Bayesian Inference Accelerator for Spiking Neural Networks
Prabodh Katti, Anagha Nimbekar, Chen Li, Amit Acharyya, Bashir M. Al-Hashimi, Bipin Rajendran
TL;DR
This work tackles calibrated uncertainty in edge inference by designing a hardware-friendly Bayesian Spiking Neural Network (SNN) that uses Bernoulli weights and time-based ensembles for Monte Carlo sampling. It proposes a software-hardware co-design: train a Bayesian binary ANN with full-precision Bernoulli parameters, quantize for hardware, convert to an SNN, and implement on an accelerator with PRNG reuse and 64 processing elements.

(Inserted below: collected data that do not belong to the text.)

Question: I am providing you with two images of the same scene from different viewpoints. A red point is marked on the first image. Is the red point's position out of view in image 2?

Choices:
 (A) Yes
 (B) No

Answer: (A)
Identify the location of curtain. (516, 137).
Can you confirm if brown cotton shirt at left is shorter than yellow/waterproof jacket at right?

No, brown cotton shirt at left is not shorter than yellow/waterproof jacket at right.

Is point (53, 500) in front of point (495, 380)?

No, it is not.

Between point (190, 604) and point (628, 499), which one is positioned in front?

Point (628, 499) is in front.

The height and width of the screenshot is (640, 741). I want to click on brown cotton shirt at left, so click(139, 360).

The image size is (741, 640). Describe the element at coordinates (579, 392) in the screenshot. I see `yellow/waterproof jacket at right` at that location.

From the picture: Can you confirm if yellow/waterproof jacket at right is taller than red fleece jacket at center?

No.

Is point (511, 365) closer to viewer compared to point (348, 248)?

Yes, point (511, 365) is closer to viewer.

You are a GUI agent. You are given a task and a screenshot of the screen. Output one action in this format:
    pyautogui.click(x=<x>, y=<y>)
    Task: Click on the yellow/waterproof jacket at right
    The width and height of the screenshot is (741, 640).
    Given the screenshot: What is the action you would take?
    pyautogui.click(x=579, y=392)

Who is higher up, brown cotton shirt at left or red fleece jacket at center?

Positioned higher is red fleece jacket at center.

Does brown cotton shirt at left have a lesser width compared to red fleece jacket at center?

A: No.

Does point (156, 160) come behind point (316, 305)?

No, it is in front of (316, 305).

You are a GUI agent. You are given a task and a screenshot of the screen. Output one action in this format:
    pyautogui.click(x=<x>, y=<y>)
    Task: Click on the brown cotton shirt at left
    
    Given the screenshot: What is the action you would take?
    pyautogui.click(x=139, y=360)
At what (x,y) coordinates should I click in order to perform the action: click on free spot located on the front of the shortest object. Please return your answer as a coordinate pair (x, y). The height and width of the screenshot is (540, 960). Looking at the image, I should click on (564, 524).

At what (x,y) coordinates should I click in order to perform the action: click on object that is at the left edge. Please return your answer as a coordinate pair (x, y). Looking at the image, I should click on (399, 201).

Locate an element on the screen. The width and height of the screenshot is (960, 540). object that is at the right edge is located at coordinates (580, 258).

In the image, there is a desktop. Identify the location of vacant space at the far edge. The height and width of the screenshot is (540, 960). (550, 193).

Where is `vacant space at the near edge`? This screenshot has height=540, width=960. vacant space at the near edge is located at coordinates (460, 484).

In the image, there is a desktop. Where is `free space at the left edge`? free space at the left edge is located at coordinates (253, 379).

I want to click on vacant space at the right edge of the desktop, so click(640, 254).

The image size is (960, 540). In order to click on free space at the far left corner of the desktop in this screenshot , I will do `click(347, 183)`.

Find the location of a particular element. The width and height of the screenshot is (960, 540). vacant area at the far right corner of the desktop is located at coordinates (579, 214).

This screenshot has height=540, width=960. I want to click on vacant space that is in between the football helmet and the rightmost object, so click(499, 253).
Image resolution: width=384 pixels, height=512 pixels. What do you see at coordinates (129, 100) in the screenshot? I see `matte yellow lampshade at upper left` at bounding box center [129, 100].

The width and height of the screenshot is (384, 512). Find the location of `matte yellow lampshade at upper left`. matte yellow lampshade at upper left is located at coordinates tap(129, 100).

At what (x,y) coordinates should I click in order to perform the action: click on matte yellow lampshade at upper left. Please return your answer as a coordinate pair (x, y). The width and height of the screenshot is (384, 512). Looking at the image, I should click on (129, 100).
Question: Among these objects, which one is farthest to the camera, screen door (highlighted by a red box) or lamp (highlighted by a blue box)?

The approach achieves comparable accuracy to full-precision Bayesian networks while drastically reducing spikes (up to $25\times$ fewer) and shows significant hardware efficiency on a Zynq-7000/FPGA platform with favorable GOPS/DSP and power metrics. Experiments on CIFAR-10 with a Bayesian ResNet-18 demonstrate accurate, well-calibrated predictions within as few as 4 timesteps, improving calibration (ECE) relative to frequentist counterparts. The work highlights a practical route to trustworthy, energy-efficient edge AI by combining Bayesian inference with spike-based computation and hardware-tailored quantization.
Abstract
Bayesian neural networks offer better estimates of model uncertainty compared to frequentist networks. However, inference involving Bayesian models requires multiple instantiations or sampling of the network parameters, requiring significant computational resources. Compared to traditional deep learning networks, spiking neural networks (SNNs) have the potential to reduce computational area and power, thanks to their event-driven and spike-based computational framework. Most works in literature either address frequentist SNN models or non-spiking Bayesian neural networks. In this work, we demonstrate an optimization framework for developing and implementing efficient Bayesian SNNs in hardware by additionally restricting network weights to be binary-valued to further decrease power and area consumption. We demonstrate accuracies comparable to Bayesian binary networks with full-precision Bernoulli parameters, while requiring up to $25\times$ less spikes than equivalent binary SNN implementations. We show the feasibility of the design by mapping it onto Zynq-7000, a lightweight SoC, and achieve a $6.5 \times$ improvement in GOPS/DSP while utilizing up to 30 times less power compared to the state-of-the-art.